▶ _ASSIGNED TASK A_
According to the neotest-vitest pull request discussion, where does the adapter look for vitest dependencies?
▶ _ASSIGNED TASK B_
Extend the neotest-vitest pull request discussion past its final comment.

▶ _READING TEXT_
━━━━━━━━━━━━━━━━━━━━━━━━━━━━━━

PR updated. Test spec now includes a monorepo that would previously fail to detect that vitest was available.

marilari88 commented 7 months ago

@bjornsnoen I apologize, but I'm still having trouble grasping the initial issue. After testing the spec_monorepo_no_root_dep with the latest production version of neotest-vitest (branch main), it appears to function correctly for me. The plugin.is_test_file function is executed against each file, and within this function, the adapter already scans for vitest dependencies in the nearest parent and root directory. Consequently, only tests within the package containing vitest are matched. I believe this aligns with the expected behavior. image

bjornsnoen commented 7 months ago

@bjornsnoen I apologize, but I'm still having trouble grasping the initial issue. After testing the spec_monorepo_no_root_dep with the latest production version of neotest-vitest (branch main), it appears to function correctly for me. The plugin.is_test_file function is executed against each file, and within this function, the adapter already scans for vitest dependencies in the nearest parent and root directory. Consequently, only tests within the package containing vitest are matched. I believe this aligns with the expected behavior. image

Yes as you say it checks the nearest parent and root directory but not neighboring workspaces. If you ran yarn install from the root package, you would have vitest available project wide, but this plugin would not let you run test in neighbor workspaces because it thinks vitest isn't installed, as it is not required by the neighboring package or the root package. As the test I added shows, after the changes in this PR are added, you can run the test in the example-no-vitest package even though neither it nor the root package have vitest, but the example package does.

━━━━━━━━━━━━━━━━━━━━━━━━━━━━━━

▶ _MATERIAL SUPPLIED_
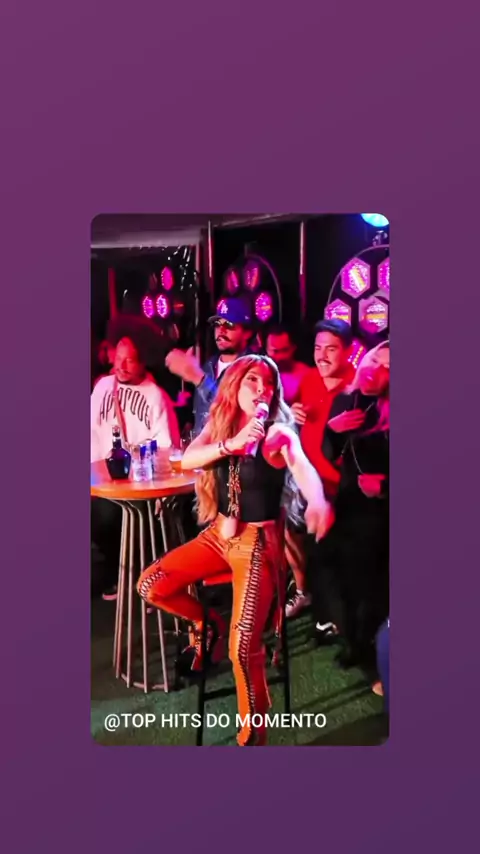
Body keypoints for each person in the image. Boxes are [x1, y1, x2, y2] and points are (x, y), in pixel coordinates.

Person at [137, 355, 334, 747]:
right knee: (150, 585)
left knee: (243, 647)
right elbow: (187, 459)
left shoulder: (278, 433)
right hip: (218, 536)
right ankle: (207, 623)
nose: (263, 390)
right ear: (235, 385)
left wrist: (317, 501)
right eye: (253, 381)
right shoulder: (222, 425)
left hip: (257, 544)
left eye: (269, 383)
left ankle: (254, 735)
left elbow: (302, 466)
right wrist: (231, 444)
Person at [91, 319, 180, 600]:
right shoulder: (102, 387)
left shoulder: (155, 396)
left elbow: (167, 446)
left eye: (129, 360)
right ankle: (118, 574)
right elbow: (90, 432)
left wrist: (159, 490)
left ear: (143, 362)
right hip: (105, 483)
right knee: (98, 518)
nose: (121, 365)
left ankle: (143, 580)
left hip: (142, 484)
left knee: (122, 520)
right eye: (118, 358)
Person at [314, 341, 390, 674]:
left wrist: (385, 487)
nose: (375, 369)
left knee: (369, 579)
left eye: (387, 366)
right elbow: (327, 455)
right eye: (374, 361)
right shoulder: (348, 400)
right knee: (328, 568)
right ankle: (353, 639)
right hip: (348, 505)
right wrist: (332, 431)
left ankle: (366, 645)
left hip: (384, 511)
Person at [284, 319, 355, 623]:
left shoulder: (357, 386)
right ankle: (303, 592)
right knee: (289, 532)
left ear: (348, 351)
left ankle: (338, 616)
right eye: (317, 348)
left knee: (333, 557)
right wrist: (293, 414)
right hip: (304, 480)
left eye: (331, 349)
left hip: (339, 488)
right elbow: (293, 420)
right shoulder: (310, 379)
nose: (322, 356)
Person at [164, 296, 258, 437]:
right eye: (217, 324)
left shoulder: (254, 369)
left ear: (247, 333)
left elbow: (234, 414)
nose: (221, 331)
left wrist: (198, 378)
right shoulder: (209, 365)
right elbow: (202, 415)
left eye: (229, 325)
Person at [265, 324, 309, 405]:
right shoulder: (257, 372)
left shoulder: (306, 375)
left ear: (293, 348)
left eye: (285, 350)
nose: (280, 357)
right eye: (275, 351)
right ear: (266, 350)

━━━━━━━━━━━━━━━━━━━━━━━━━━━━━━

▶ _ANSWER AREA A_
In the nearest parent and root directory.

▶ _ANSWER AREA B_
marilari88 commented 7 months ago

Why don't you have vitest in the neighbor package if you need it to run test? It sounds weird to me

bjornsnoen commented 7 months ago

Why don't you have vitest in the neighbor package if you need it to run test? It sounds weird to me

This way I have all test deps declared in one package instead of many, and I have test scaffolding code in that logical grouping. It also makes it much easier to upgrade test deps because I don't have to make sure all the workspaces agree on a version. It may not be to everyone's taste, but it is a way you can use vitest that is not currently supported by this plugin.

marilari88 commented 7 months ago

Hi @bjornsnoen,

I believe your changes could potentially have unintended consequences for other monorepos. I'm particularly concerned about cases where different test runners are used, but there may be other scenarios to consider as well. I wouldn't recommend leaving is_test_file as you've modified it as the default behavior. Perhaps we should explore other ways to address the problem.

I understand that you have a package, let's call it X, containing vitest installed, and all other packages/apps have X listed in their package.json as a devDependency. So, why don't we introduce a new configuration parameter to specify X as an additional dependency to search for? For example, we could add a parameter called vitest_wrap_dependency. This approach would give users more control and flexibility, allowing them to define their own dependencies to consider when identifying test files. It also reduces the risk of unintended side effects in other monorepos.

Let me know what you think about this suggestion.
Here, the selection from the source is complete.